OBJECTIVE:
Copy out the lines starting at "collection date: 1838/1842" and ending at "name author: Mill.", changing "country" to "nation" and leaving everything else unaltered.

[start DATA]

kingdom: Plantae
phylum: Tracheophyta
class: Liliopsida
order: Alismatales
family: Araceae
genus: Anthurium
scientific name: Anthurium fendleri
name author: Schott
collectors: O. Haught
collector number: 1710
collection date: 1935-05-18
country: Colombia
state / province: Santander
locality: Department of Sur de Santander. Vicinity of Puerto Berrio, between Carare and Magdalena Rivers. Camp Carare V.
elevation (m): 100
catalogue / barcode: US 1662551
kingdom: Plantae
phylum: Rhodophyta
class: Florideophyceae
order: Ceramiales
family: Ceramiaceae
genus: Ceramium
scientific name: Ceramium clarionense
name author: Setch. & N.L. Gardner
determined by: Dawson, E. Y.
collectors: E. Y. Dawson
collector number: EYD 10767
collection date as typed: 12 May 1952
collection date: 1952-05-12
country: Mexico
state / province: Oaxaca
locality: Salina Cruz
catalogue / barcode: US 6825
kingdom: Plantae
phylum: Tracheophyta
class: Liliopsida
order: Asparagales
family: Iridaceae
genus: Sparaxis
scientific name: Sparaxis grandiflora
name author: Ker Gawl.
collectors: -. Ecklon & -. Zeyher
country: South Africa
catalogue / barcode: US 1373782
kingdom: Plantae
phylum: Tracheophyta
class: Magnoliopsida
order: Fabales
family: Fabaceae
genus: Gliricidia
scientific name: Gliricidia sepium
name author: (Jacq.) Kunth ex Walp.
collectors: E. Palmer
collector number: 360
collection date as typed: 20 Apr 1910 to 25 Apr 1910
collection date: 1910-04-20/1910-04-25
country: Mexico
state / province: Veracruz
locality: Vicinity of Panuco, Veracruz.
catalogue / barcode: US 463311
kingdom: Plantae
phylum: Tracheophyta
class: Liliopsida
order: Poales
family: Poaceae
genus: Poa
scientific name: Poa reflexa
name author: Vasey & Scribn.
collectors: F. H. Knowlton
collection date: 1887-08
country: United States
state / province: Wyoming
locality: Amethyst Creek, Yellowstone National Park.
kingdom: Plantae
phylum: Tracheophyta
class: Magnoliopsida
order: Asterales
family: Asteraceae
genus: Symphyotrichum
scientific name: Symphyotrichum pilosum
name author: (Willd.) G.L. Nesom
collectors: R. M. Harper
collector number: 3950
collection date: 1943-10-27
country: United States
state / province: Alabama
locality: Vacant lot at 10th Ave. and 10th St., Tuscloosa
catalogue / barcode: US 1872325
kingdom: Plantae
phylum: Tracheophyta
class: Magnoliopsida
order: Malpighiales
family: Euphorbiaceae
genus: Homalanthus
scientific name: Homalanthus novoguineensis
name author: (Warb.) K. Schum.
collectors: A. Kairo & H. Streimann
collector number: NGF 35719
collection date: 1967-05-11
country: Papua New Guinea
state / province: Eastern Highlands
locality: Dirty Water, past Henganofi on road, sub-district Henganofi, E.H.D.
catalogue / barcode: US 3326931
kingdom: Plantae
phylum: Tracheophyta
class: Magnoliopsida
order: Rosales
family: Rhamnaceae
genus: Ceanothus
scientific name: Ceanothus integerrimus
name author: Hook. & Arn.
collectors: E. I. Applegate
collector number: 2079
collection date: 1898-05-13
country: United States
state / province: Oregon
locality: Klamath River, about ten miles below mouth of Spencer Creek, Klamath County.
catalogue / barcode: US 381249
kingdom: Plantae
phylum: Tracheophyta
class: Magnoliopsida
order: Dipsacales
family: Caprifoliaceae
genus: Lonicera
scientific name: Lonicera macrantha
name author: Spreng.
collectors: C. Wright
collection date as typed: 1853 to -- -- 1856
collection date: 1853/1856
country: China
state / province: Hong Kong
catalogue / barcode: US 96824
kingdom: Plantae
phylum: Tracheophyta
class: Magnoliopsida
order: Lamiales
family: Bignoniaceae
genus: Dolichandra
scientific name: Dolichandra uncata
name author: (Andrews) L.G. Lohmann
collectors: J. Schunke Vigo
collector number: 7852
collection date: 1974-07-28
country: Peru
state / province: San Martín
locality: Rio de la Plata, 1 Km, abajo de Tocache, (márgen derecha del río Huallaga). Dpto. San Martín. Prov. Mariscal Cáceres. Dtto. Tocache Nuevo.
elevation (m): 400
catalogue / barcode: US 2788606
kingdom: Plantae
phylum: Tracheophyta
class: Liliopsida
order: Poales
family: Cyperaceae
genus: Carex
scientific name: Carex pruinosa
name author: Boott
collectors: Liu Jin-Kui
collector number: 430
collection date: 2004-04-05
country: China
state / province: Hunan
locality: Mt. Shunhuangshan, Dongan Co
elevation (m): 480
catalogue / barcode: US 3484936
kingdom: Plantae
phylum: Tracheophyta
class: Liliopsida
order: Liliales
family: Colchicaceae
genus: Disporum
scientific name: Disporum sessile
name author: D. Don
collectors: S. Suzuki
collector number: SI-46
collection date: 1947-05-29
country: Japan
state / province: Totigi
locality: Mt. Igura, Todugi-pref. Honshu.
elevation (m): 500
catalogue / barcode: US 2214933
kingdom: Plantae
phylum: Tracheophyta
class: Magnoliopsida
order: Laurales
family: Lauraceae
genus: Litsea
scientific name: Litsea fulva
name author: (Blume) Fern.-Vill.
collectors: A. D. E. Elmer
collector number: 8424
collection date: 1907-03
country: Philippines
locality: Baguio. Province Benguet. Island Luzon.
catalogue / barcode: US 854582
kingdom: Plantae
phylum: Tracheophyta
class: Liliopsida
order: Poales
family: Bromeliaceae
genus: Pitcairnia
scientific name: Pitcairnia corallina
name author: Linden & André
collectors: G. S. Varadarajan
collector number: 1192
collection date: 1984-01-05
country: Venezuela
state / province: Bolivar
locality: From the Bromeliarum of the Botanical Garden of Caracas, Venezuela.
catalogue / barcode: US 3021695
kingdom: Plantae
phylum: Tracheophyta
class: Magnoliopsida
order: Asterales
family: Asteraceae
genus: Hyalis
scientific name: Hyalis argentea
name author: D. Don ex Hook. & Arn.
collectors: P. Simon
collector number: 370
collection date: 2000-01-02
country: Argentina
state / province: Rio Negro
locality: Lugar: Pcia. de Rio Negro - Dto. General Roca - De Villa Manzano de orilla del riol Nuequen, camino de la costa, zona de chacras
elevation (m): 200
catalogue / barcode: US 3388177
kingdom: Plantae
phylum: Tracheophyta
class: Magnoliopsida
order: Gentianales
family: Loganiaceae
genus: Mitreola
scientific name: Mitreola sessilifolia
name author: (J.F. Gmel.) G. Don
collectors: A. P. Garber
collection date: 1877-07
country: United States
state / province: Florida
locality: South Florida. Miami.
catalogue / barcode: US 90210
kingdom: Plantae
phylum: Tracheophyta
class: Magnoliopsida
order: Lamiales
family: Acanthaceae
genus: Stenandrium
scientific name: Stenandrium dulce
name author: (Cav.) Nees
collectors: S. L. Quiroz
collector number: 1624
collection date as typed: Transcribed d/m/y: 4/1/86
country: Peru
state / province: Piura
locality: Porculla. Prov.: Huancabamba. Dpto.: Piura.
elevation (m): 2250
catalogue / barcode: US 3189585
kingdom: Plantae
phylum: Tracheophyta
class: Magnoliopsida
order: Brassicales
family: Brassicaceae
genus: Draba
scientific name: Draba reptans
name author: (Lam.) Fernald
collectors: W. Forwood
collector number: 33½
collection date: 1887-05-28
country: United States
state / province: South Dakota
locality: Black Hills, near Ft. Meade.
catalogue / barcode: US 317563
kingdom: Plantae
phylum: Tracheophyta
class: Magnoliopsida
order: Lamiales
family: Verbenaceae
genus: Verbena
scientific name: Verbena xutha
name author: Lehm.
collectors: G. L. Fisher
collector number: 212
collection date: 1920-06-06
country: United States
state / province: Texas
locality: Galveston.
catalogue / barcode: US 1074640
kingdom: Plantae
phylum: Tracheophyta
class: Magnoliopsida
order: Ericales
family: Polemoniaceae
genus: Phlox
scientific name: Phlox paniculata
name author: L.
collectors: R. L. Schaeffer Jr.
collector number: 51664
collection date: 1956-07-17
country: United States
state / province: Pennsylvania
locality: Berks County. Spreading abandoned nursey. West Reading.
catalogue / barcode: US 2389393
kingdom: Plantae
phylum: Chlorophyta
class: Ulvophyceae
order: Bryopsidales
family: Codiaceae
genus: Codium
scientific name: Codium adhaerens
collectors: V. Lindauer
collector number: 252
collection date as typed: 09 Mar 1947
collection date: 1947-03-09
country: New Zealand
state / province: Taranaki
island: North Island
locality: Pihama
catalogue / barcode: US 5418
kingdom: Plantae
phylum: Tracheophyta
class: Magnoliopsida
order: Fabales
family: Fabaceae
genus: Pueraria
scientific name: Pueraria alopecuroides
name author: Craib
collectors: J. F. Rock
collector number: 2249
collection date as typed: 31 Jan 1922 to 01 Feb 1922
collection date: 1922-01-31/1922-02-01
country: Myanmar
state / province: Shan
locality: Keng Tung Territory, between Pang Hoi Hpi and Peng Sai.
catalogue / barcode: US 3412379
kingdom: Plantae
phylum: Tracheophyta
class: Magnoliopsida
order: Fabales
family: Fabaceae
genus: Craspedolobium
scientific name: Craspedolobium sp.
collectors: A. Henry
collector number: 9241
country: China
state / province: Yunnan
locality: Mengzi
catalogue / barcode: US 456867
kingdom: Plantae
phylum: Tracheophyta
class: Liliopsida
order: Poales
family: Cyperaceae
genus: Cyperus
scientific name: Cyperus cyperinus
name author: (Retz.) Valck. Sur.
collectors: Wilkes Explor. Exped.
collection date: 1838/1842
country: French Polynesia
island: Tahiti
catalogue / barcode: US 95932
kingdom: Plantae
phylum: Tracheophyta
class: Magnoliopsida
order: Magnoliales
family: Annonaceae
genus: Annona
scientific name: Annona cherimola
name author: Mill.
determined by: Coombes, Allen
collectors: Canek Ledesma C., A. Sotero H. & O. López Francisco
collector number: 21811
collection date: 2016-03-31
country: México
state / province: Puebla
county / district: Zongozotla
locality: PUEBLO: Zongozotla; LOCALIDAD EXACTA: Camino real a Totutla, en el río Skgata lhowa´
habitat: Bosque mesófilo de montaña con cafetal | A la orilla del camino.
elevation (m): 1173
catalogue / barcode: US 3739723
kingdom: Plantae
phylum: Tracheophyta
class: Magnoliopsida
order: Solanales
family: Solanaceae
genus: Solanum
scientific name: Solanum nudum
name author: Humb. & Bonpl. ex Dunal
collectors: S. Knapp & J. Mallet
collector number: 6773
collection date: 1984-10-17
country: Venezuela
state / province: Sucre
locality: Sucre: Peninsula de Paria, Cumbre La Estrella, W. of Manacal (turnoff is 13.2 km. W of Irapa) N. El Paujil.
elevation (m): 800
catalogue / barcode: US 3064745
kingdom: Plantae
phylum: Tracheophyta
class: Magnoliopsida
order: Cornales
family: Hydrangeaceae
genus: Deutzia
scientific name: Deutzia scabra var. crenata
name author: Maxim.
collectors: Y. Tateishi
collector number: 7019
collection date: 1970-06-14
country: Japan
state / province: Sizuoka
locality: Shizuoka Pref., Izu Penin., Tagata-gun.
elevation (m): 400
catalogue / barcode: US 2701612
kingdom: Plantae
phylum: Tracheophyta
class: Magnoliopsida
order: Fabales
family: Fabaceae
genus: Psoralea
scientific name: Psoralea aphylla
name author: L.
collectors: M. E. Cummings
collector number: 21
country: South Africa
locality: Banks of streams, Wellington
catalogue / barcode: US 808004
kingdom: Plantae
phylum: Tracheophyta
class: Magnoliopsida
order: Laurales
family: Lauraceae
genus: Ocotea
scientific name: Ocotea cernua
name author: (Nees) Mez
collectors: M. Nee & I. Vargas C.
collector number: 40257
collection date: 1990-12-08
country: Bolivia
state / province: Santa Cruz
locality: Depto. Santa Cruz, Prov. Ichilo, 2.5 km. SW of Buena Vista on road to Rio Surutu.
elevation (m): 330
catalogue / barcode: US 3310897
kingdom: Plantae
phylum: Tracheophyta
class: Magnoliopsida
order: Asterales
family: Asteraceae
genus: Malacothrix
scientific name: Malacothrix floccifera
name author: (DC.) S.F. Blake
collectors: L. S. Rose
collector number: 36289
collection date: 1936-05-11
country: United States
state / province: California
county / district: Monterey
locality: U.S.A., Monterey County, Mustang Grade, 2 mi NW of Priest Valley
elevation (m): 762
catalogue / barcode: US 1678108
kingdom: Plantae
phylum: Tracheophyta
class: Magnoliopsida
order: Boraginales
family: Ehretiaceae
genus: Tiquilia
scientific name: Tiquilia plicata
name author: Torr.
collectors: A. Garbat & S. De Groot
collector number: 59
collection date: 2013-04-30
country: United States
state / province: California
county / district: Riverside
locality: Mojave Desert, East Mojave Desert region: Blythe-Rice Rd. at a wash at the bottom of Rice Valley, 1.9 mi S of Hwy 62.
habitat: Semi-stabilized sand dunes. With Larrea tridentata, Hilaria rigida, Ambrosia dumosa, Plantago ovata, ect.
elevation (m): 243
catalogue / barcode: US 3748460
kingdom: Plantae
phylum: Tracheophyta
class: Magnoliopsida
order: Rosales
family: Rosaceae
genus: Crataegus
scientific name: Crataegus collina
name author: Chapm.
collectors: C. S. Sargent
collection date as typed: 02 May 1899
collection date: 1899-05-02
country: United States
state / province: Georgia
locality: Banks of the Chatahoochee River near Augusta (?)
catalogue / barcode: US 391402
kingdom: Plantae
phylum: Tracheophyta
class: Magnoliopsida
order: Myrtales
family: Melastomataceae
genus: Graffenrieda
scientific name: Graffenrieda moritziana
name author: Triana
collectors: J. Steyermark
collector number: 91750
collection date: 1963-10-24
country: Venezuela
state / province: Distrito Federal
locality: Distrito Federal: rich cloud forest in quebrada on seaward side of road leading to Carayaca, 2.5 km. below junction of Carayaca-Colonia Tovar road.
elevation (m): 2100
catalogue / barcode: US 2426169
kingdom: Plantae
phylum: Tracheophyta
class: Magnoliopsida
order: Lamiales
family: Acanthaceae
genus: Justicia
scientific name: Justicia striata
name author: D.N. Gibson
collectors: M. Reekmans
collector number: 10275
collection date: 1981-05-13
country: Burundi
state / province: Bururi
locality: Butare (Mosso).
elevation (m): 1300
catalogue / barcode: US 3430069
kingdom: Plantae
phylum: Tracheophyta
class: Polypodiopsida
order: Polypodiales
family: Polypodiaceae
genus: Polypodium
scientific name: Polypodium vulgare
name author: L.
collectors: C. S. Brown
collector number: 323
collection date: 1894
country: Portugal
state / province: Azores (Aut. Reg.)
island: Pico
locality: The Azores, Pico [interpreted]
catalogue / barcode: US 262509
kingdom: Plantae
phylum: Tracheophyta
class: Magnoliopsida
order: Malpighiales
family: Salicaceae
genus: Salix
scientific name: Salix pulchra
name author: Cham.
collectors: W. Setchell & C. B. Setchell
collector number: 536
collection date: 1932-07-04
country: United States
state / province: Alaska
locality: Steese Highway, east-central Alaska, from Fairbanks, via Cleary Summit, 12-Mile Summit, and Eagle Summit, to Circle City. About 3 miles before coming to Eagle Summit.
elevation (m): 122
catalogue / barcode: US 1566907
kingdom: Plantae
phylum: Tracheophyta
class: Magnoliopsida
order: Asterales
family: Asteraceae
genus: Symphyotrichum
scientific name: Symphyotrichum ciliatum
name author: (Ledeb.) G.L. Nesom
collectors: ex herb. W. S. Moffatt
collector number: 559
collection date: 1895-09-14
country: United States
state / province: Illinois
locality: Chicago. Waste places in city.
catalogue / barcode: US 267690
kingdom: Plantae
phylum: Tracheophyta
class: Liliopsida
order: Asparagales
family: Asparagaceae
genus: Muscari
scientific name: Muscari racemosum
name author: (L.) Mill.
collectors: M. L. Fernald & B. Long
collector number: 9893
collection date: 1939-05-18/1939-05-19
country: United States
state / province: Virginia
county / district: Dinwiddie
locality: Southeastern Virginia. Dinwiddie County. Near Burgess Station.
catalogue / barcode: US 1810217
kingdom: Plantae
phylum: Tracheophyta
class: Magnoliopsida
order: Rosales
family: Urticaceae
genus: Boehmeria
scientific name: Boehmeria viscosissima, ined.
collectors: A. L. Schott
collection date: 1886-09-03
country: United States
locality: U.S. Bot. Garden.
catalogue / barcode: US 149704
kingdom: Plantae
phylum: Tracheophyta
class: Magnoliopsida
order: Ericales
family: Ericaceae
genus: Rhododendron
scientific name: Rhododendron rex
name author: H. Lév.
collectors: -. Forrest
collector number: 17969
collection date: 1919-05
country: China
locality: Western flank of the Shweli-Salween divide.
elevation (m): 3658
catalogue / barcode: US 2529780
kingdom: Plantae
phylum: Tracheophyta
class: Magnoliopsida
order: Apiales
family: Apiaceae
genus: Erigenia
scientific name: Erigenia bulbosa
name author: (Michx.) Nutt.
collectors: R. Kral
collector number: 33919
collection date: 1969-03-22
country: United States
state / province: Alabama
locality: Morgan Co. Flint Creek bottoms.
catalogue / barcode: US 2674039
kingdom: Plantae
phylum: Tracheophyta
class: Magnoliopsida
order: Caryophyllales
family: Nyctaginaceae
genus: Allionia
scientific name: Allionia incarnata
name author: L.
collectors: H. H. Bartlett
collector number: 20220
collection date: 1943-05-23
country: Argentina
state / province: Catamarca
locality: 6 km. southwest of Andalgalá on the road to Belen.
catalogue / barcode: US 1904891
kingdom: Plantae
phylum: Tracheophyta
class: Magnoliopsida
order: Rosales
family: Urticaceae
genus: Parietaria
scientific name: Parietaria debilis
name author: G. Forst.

[end DATA]

RESPONSE:
collection date: 1838/1842
nation: French Polynesia
island: Tahiti
catalogue / barcode: US 95932
kingdom: Plantae
phylum: Tracheophyta
class: Magnoliopsida
order: Magnoliales
family: Annonaceae
genus: Annona
scientific name: Annona cherimola
name author: Mill.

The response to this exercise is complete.